I mean it’s nice to be doing it by myself. When I was doing additional music, collaborating was great, and I love the collaboration. It’s sort of like my collaboration relationships have changed. Now my collaboration’s with the director, and really getting his vision to come to the screen with my music. So it’s different. My collaboration has changed from sort of composition collaboration to more of, with the director, with the musicians in the studio when it’s being recorded. So I love collaborating with people. I prefer being the boss when it comes to decisions, compositionally, because when you collaborate as an additional composer, you sort of, it is a collaboration, but you definitely don’t have the last say. So it’s nice to have that sort of boss mentality when you’re doing it by yourself.

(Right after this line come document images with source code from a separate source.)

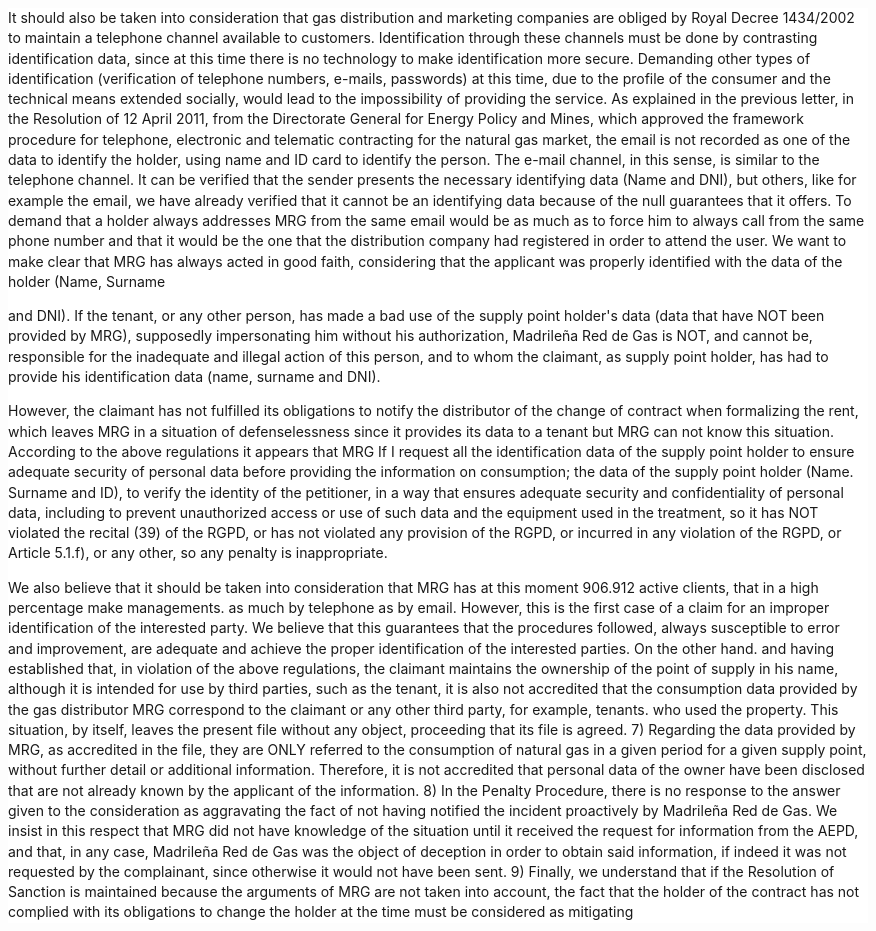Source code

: It should also be taken into consideration that gas distribution and marketing companies are obliged by Royal Decree 1434/2002 to maintain a telephone channel available to customers. Identification through these channels must be done by contrasting identification data, since at this time there is no technology to make identification more secure. Demanding other types of identification (verification of telephone numbers, e-mails, passwords) at this time, due to the profile of the consumer and the technical means extended socially, would lead to the impossibility of providing the service. As explained in the previous letter, in the Resolution of 12 April 2011, from the Directorate General for Energy Policy and Mines, which approved the framework procedure for telephone, electronic and telematic contracting for the natural gas market, the email is not recorded as one of the data to identify the holder, using name and ID card to identify the person. The e-mail channel, in this sense, is similar to the telephone channel. It can be verified that the sender presents the necessary identifying data (Name and DNI), but others, like for example the email, we have already verified that it cannot be an identifying data because of the null guarantees that it offers. To demand that a holder always addresses MRG from the same email would be as much as to force him to always call from the same phone number and that it would be the one that the distribution company had registered in order to attend the user. We want to make clear that MRG has always acted in good faith, considering that the applicant was properly identified with the data of the holder (Name, Surname
 

and DNI). If the tenant, or any other person, has made a bad use of the supply point holder's data (data that have NOT been provided by MRG), supposedly impersonating him without his authorization, Madrileña Red de Gas is NOT, and cannot be, responsible for the inadequate and illegal action of this person, and to whom the claimant, as supply point holder, has had to provide his identification data (name, surname and DNI).

However, the claimant has not fulfilled its obligations to notify the distributor of the change of contract when formalizing the rent, which leaves MRG in a situation of defenselessness since it provides its data to a tenant but MRG can not know this situation. According to the above regulations it appears that MRG If I request all the identification data of the supply point holder to ensure adequate security of personal data before providing the information on consumption; the data of the supply point holder (Name. Surname and ID), to verify the identity of the petitioner, in a way that ensures adequate security and confidentiality of personal data, including to prevent unauthorized access or use of such data and the equipment used in the treatment, so it has NOT violated the recital (39) of the RGPD, or has not violated any provision of the RGPD, or incurred in any violation of the RGPD, or Article 5.1.f), or any other, so any penalty is inappropriate.

We also believe that it should be taken into consideration that MRG has at this moment 906.912 active clients, that in a high percentage make managements. as much by telephone as by email. However, this is the first case of a claim for an improper identification of the interested party. We believe that this guarantees that the procedures followed, always susceptible to error and improvement, are adequate and achieve the proper identification of the interested parties. On the other hand. and having established that, in violation of the above regulations, the claimant maintains the ownership of the point of supply in his name, although it is intended for use by third parties, such as the tenant, it is also not accredited that the consumption data provided by the gas distributor MRG correspond to the claimant or any other third party, for example, tenants. who used the property. This situation, by itself, leaves the present file without any object, proceeding that its file is agreed. 7) Regarding the data provided by MRG, as accredited in the file, they are ONLY referred to the consumption of natural gas in a given period for a given supply point, without further detail or additional information. Therefore, it is not accredited that personal data of the owner have been disclosed that are not already known by the applicant of the information. 8) In the Penalty Procedure, there is no response to the answer given to the consideration as aggravating the fact of not having notified the incident proactively by Madrileña Red de Gas. We insist in this respect that MRG did not have knowledge of the situation until it received the request for information from the AEPD, and that, in any case, Madrileña Red de Gas was the object of deception in order to obtain said information, if indeed it was not requested by the complainant, since otherwise it would not have been sent. 9) Finally, we understand that if the Resolution of Sanction is maintained because the arguments of MRG are not taken into account, the fact that the holder of the contract has not complied with its obligations to change the holder at the time must be considered as mitigating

Is there one person, either composer or director, that you really want to work with?
I mean it sounds super obvious, but I’d love to work with Spielberg. Just because his movies are the reason I’m doing what I do. And that was kind of why Goosebumps 2 was an homage to that Amblin world, because of that sense of action/adventure, and a film that’s for all the family, but not a kid’s film, he created it. And I wish there were more movies like that now.
What’s your favorite movie?
Wow. Favorite movie of all time…not a Spielberg movie. Same genre though. My favorite movie, I’d have to say, is Back to the Future.
And what was your favorite project to work on so far in your career?
They’re all so different. I think The Man in the High Castle is my favorite, just because it’s a chance for me to sort of try and raise my intellect a bit, and meet people at a higher level, on that front. But at the same time, I had an absolute blast doing Peter Rabbit [the 2018 film starring James Corden]. Every single project is so different that it’s really difficult to choose one.

You also compose all the music for the recent DuckTales reboot. How did you get involved with that?
So the guys at Disney TV, Jay and Mark, I had a meeting with them, I don’t know, seven years ago now, just this sort of introductory meeting, and they were definitely trying to get me on stuff for a while. I’ve just been so busy with movies and stuff, that I’ve never had the slot of time that would allow me to do a show for them. And then my agent called me and said, “I’ve had Jay on the phone again, they’re doing a reboot of DuckTales.” And DuckTales was such a huge part of my childhood. I was still super busy, but there’s no way I could turn that down. So I went in for meeting, and we came to an agreement, and I’m so happy I said yes because the show is so fantastic.
There’s The Man in the High Castle season 4 coming up, but are there any other projects you’re looking at?
I’ve just got DuckTales that’s running, that’s been green lit. We’re doing season 2 right now, and then season 3’s been green lit, so that’ll run for awhile. Season 3 of The Man in the High Castle’s out already, and then 4 will probably start in November. I’m trying to sort out stuff for Peter Rabbit 2, but that’s not for a long time, so I’m hoping that’s going to happen at some point.
The Man in the High Castle season 3 is streaming now on Amazon, and you can catch Goosebumps 2: Haunted Halloween in theaters now!